Task to complete
Reproduce every line of the data below, swapping each occurrence of "2 months ago" for "two months ago" and leaving everything else unchanged.

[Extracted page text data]
== Segment start ==

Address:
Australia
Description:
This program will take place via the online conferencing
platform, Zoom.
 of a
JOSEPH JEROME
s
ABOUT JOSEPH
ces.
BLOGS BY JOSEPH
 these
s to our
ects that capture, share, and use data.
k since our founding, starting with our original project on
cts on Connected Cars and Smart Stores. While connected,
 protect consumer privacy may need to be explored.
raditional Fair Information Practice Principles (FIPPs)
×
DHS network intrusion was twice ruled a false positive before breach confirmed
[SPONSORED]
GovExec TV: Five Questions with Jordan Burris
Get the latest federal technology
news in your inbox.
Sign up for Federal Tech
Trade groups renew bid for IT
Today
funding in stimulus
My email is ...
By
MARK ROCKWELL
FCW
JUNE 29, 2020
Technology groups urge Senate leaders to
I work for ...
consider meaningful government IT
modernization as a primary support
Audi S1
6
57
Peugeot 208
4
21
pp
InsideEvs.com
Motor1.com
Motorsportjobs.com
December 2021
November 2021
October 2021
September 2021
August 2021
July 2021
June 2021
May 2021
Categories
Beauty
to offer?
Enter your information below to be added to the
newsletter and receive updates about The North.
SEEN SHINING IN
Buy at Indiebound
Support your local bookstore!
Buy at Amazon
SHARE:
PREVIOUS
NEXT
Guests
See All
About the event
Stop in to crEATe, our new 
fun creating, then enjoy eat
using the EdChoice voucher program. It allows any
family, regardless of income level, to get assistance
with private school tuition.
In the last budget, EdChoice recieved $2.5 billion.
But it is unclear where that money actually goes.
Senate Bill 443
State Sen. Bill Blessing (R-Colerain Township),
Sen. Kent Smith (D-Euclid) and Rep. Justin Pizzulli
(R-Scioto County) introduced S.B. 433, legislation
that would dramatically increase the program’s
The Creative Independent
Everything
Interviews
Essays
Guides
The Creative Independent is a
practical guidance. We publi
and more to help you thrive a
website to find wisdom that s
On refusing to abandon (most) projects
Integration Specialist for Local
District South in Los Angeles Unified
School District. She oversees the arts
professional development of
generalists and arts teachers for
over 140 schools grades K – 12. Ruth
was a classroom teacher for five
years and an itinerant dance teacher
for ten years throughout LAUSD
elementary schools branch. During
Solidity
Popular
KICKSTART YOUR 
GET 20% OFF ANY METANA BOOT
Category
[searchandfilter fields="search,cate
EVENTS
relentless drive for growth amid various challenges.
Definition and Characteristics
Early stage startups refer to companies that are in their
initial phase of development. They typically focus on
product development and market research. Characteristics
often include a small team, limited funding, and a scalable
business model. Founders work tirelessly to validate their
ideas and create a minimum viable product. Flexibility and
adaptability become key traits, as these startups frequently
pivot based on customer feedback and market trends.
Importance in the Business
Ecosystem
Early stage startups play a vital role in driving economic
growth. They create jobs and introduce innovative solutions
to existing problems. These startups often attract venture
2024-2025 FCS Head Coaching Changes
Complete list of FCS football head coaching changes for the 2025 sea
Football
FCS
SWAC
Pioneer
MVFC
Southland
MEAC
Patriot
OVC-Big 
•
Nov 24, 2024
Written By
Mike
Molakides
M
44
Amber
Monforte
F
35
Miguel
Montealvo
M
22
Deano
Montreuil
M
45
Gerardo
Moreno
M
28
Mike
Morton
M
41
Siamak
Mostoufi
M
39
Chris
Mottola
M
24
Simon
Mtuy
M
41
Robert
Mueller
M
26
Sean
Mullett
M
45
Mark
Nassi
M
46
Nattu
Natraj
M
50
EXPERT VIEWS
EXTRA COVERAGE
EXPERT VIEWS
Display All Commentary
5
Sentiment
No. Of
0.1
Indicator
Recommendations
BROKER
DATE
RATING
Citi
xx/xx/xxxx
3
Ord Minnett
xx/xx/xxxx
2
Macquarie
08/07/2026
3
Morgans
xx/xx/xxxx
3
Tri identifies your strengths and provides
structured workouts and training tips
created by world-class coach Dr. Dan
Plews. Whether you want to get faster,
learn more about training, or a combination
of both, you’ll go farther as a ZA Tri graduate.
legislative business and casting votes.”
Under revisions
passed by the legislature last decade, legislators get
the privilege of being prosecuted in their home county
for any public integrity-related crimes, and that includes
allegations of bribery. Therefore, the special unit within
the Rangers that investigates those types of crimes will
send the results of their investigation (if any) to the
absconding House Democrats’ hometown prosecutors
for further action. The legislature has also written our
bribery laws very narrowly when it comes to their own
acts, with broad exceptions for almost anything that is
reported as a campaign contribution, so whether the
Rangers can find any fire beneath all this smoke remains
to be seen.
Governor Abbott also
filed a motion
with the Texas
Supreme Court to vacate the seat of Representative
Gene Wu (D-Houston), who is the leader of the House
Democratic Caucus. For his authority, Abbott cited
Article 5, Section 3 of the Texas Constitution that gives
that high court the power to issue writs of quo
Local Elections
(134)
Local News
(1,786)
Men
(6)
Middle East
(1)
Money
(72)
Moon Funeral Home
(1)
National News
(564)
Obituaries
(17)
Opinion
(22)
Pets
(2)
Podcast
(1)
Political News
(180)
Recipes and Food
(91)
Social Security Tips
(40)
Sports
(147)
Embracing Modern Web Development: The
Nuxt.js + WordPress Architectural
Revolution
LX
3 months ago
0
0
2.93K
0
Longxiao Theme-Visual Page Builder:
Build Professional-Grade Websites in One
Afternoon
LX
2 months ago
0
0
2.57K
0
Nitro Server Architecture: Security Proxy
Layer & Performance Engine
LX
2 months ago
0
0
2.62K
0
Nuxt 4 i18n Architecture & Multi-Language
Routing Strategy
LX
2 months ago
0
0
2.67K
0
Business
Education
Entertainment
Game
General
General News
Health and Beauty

== Segment end ==

Answer for the task
Address:
Australia
Description:
This program will take place via the online conferencing
platform, Zoom.
 of a
JOSEPH JEROME
s
ABOUT JOSEPH
ces.
BLOGS BY JOSEPH
 these
s to our
ects that capture, share, and use data.
k since our founding, starting with our original project on
cts on Connected Cars and Smart Stores. While connected,
 protect consumer privacy may need to be explored.
raditional Fair Information Practice Principles (FIPPs)
×
DHS network intrusion was twice ruled a false positive before breach confirmed
[SPONSORED]
GovExec TV: Five Questions with Jordan Burris
Get the latest federal technology
news in your inbox.
Sign up for Federal Tech
Trade groups renew bid for IT
Today
funding in stimulus
My email is ...
By
MARK ROCKWELL
FCW
JUNE 29, 2020
Technology groups urge Senate leaders to
I work for ...
consider meaningful government IT
modernization as a primary support
Audi S1
6
57
Peugeot 208
4
21
pp
InsideEvs.com
Motor1.com
Motorsportjobs.com
December 2021
November 2021
October 2021
September 2021
August 2021
July 2021
June 2021
May 2021
Categories
Beauty
to offer?
Enter your information below to be added to the
newsletter and receive updates about The North.
SEEN SHINING IN
Buy at Indiebound
Support your local bookstore!
Buy at Amazon
SHARE:
PREVIOUS
NEXT
Guests
See All
About the event
Stop in to crEATe, our new 
fun creating, then enjoy eat
using the EdChoice voucher program. It allows any
family, regardless of income level, to get assistance
with private school tuition.
In the last budget, EdChoice recieved $2.5 billion.
But it is unclear where that money actually goes.
Senate Bill 443
State Sen. Bill Blessing (R-Colerain Township),
Sen. Kent Smith (D-Euclid) and Rep. Justin Pizzulli
(R-Scioto County) introduced S.B. 433, legislation
that would dramatically increase the program’s
The Creative Independent
Everything
Interviews
Essays
Guides
The Creative Independent is a
practical guidance. We publi
and more to help you thrive a
website to find wisdom that s
On refusing to abandon (most) projects
Integration Specialist for Local
District South in Los Angeles Unified
School District. She oversees the arts
professional development of
generalists and arts teachers for
over 140 schools grades K – 12. Ruth
was a classroom teacher for five
years and an itinerant dance teacher
for ten years throughout LAUSD
elementary schools branch. During
Solidity
Popular
KICKSTART YOUR 
GET 20% OFF ANY METANA BOOT
Category
[searchandfilter fields="search,cate
EVENTS
relentless drive for growth amid various challenges.
Definition and Characteristics
Early stage startups refer to companies that are in their
initial phase of development. They typically focus on
product development and market research. Characteristics
often include a small team, limited funding, and a scalable
business model. Founders work tirelessly to validate their
ideas and create a minimum viable product. Flexibility and
adaptability become key traits, as these startups frequently
pivot based on customer feedback and market trends.
Importance in the Business
Ecosystem
Early stage startups play a vital role in driving economic
growth. They create jobs and introduce innovative solutions
to existing problems. These startups often attract venture
2024-2025 FCS Head Coaching Changes
Complete list of FCS football head coaching changes for the 2025 sea
Football
FCS
SWAC
Pioneer
MVFC
Southland
MEAC
Patriot
OVC-Big 
•
Nov 24, 2024
Written By
Mike
Molakides
M
44
Amber
Monforte
F
35
Miguel
Montealvo
M
22
Deano
Montreuil
M
45
Gerardo
Moreno
M
28
Mike
Morton
M
41
Siamak
Mostoufi
M
39
Chris
Mottola
M
24
Simon
Mtuy
M
41
Robert
Mueller
M
26
Sean
Mullett
M
45
Mark
Nassi
M
46
Nattu
Natraj
M
50
EXPERT VIEWS
EXTRA COVERAGE
EXPERT VIEWS
Display All Commentary
5
Sentiment
No. Of
0.1
Indicator
Recommendations
BROKER
DATE
RATING
Citi
xx/xx/xxxx
3
Ord Minnett
xx/xx/xxxx
2
Macquarie
08/07/2026
3
Morgans
xx/xx/xxxx
3
Tri identifies your strengths and provides
structured workouts and training tips
created by world-class coach Dr. Dan
Plews. Whether you want to get faster,
learn more about training, or a combination
of both, you’ll go farther as a ZA Tri graduate.
legislative business and casting votes.”
Under revisions
passed by the legislature last decade, legislators get
the privilege of being prosecuted in their home county
for any public integrity-related crimes, and that includes
allegations of bribery. Therefore, the special unit within
the Rangers that investigates those types of crimes will
send the results of their investigation (if any) to the
absconding House Democrats’ hometown prosecutors
for further action. The legislature has also written our
bribery laws very narrowly when it comes to their own
acts, with broad exceptions for almost anything that is
reported as a campaign contribution, so whether the
Rangers can find any fire beneath all this smoke remains
to be seen.
Governor Abbott also
filed a motion
with the Texas
Supreme Court to vacate the seat of Representative
Gene Wu (D-Houston), who is the leader of the House
Democratic Caucus. For his authority, Abbott cited
Article 5, Section 3 of the Texas Constitution that gives
that high court the power to issue writs of quo
Local Elections
(134)
Local News
(1,786)
Men
(6)
Middle East
(1)
Money
(72)
Moon Funeral Home
(1)
National News
(564)
Obituaries
(17)
Opinion
(22)
Pets
(2)
Podcast
(1)
Political News
(180)
Recipes and Food
(91)
Social Security Tips
(40)
Sports
(147)
Embracing Modern Web Development: The
Nuxt.js + WordPress Architectural
Revolution
LX
3 months ago
0
0
2.93K
0
Longxiao Theme-Visual Page Builder:
Build Professional-Grade Websites in One
Afternoon
LX
two months ago
0
0
2.57K
0
Nitro Server Architecture: Security Proxy
Layer & Performance Engine
LX
two months ago
0
0
2.62K
0
Nuxt 4 i18n Architecture & Multi-Language
Routing Strategy
LX
two months ago
0
0
2.67K
0
Business
Education
Entertainment
Game
General
General News
Health and Beauty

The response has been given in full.